A Berlin-based artist tricked Google Maps into thinking there was a traffic jam by using a handcart full of phones.
Simon Weckert named his piece Google Maps Hacks and posted a video to YouTube on Monday, showing a man pulling a red wagon filled with 99 Android smart phones through the main streets of Berlin, which included rolling past the Google offices.
The phones -- each with its own SIM card and using Google Maps during the experiment -- pinged their location and movement back to Google servers, which then depicted the street as lighting up in red on the app, indicating traffic had slowed to a crawl.
"Through this activity, it is possible to turn a green street red, which has an impact in the physical world by navigating cars on another route to avoid being stuck in traffic," Weckert wrote in a statement.
Weckert wanted to display how we rely on data to predict our reality.
"Do these maps function as dispositive nets that determine the behaviour, opinions and images of living beings, exercising power and controlling knowledge?" he asked.
He said he also wanted to highlight the blind trust the public puts in technology and apps, where people "tend to see them as objective ... thus data are viewed as the world itself, forgetting that the numbers are only representing a model of the world."
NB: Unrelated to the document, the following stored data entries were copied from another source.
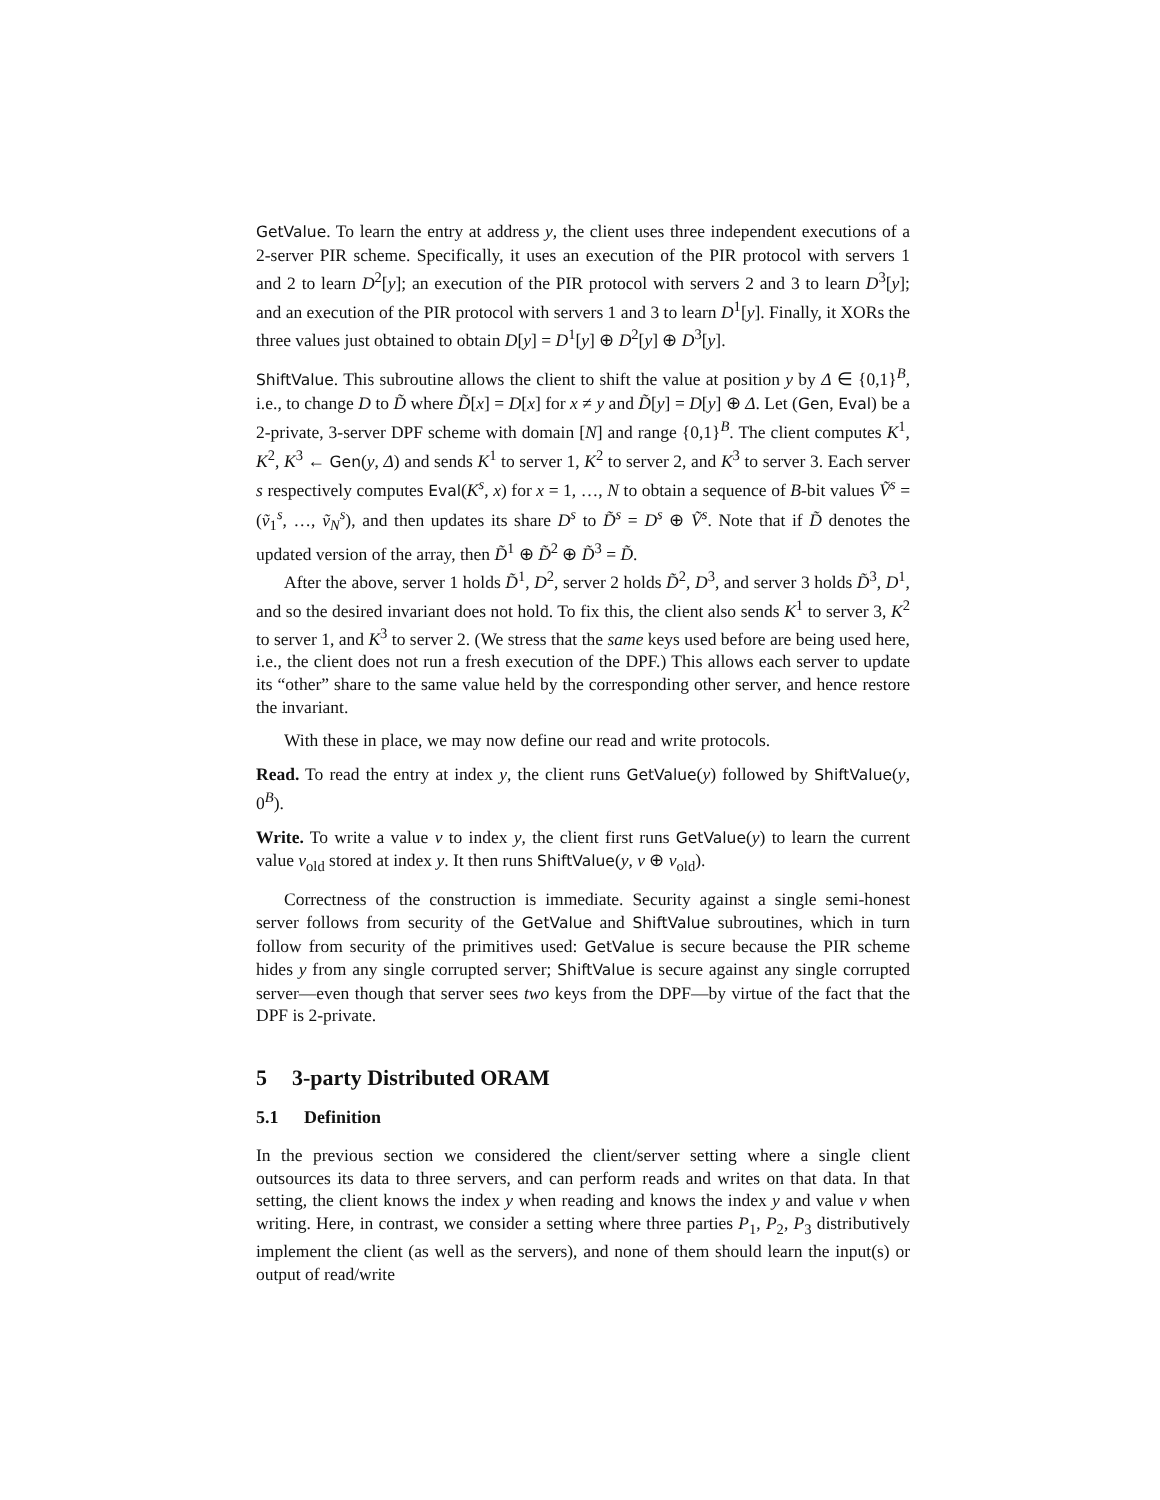GetValue. To learn the entry at address y, the client uses three independent executions of a 2-server PIR scheme. Specifically, it uses an execution of the PIR protocol with servers 1 and 2 to learn D<sup>2</sup>[y]; an execution of the PIR protocol with servers 2 and 3 to learn D<sup>3</sup>[y]; and an execution of the PIR protocol with servers 1 and 3 to learn D<sup>1</sup>[y]. Finally, it XORs the three values just obtained to obtain D[y] = D<sup>1</sup>[y] ⊕ D<sup>2</sup>[y] ⊕ D<sup>3</sup>[y].
ShiftValue. This subroutine allows the client to shift the value at position y by Δ ∈ {0,1}<sup>B</sup>, i.e., to change D to D̃ where D̃[x] = D[x] for x ≠ y and D̃[y] = D[y] ⊕ Δ. Let (Gen, Eval) be a 2-private, 3-server DPF scheme with domain [N] and range {0,1}<sup>B</sup>. The client computes K<sup>1</sup>, K<sup>2</sup>, K<sup>3</sup> ← Gen(y, Δ) and sends K<sup>1</sup> to server 1, K<sup>2</sup> to server 2, and K<sup>3</sup> to server 3. Each server s respectively computes Eval(K<sup>s</sup>, x) for x = 1, …, N to obtain a sequence of B-bit values Ṽ<sup>s</sup> = (ṽ<sub>1</sub><sup>s</sup>, …, ṽ<sub>N</sub><sup>s</sup>), and then updates its share D<sup>s</sup> to D̃<sup>s</sup> = D<sup>s</sup> ⊕ Ṽ<sup>s</sup>. Note that if D̃ denotes the updated version of the array, then D̃<sup>1</sup> ⊕ D̃<sup>2</sup> ⊕ D̃<sup>3</sup> = D̃.
After the above, server 1 holds D̃<sup>1</sup>, D<sup>2</sup>, server 2 holds D̃<sup>2</sup>, D<sup>3</sup>, and server 3 holds D̃<sup>3</sup>, D<sup>1</sup>, and so the desired invariant does not hold. To fix this, the client also sends K<sup>1</sup> to server 3, K<sup>2</sup> to server 1, and K<sup>3</sup> to server 2. (We stress that the same keys used before are being used here, i.e., the client does not run a fresh execution of the DPF.) This allows each server to update its “other” share to the same value held by the corresponding other server, and hence restore the invariant.
With these in place, we may now define our read and write protocols.
Read. To read the entry at index y, the client runs GetValue(y) followed by ShiftValue(y, 0<sup>B</sup>).
Write. To write a value v to index y, the client first runs GetValue(y) to learn the current value v<sub>old</sub> stored at index y. It then runs ShiftValue(y, v ⊕ v<sub>old</sub>).
Correctness of the construction is immediate. Security against a single semi-honest server follows from security of the GetValue and ShiftValue subroutines, which in turn follow from security of the primitives used: GetValue is secure because the PIR scheme hides y from any single corrupted server; ShiftValue is secure against any single corrupted server—even though that server sees two keys from the DPF—by virtue of the fact that the DPF is 2-private.
5 3-party Distributed ORAM
5.1 Definition
In the previous section we considered the client/server setting where a single client outsources its data to three servers, and can perform reads and writes on that data. In that setting, the client knows the index y when reading and knows the index y and value v when writing. Here, in contrast, we consider a setting where three parties P<sub>1</sub>, P<sub>2</sub>, P<sub>3</sub> distributively implement the client (as well as the servers), and none of them should learn the input(s) or output of read/write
"There is no such thing as neutral data. Data is always collected for a specific purpose, by a combination of people, technology, money, commerce, and government," Weckert said in an email to Business Insider.
The same outcome does not happen with a bus full of people on phones, due in part to the bus being recognized through geofencing, which is described as "cross-referencing geolocation data with the services at that location, and issuing notifications to a device on that basis," according to CityMetric.
The event took place last summer, but the video was posted this week in honor of the 15th anniversary of Google Maps.
And the company took the art hoax in stride as a representative released this statement:
"We've launched the ability to distinguish between cars and motorcycles in several countries including India, Indonesia and Egypt, though we haven't quite cracked traveling by wagon. We appreciate seeing creative uses of Google Maps like this as it helps us make maps work better over time."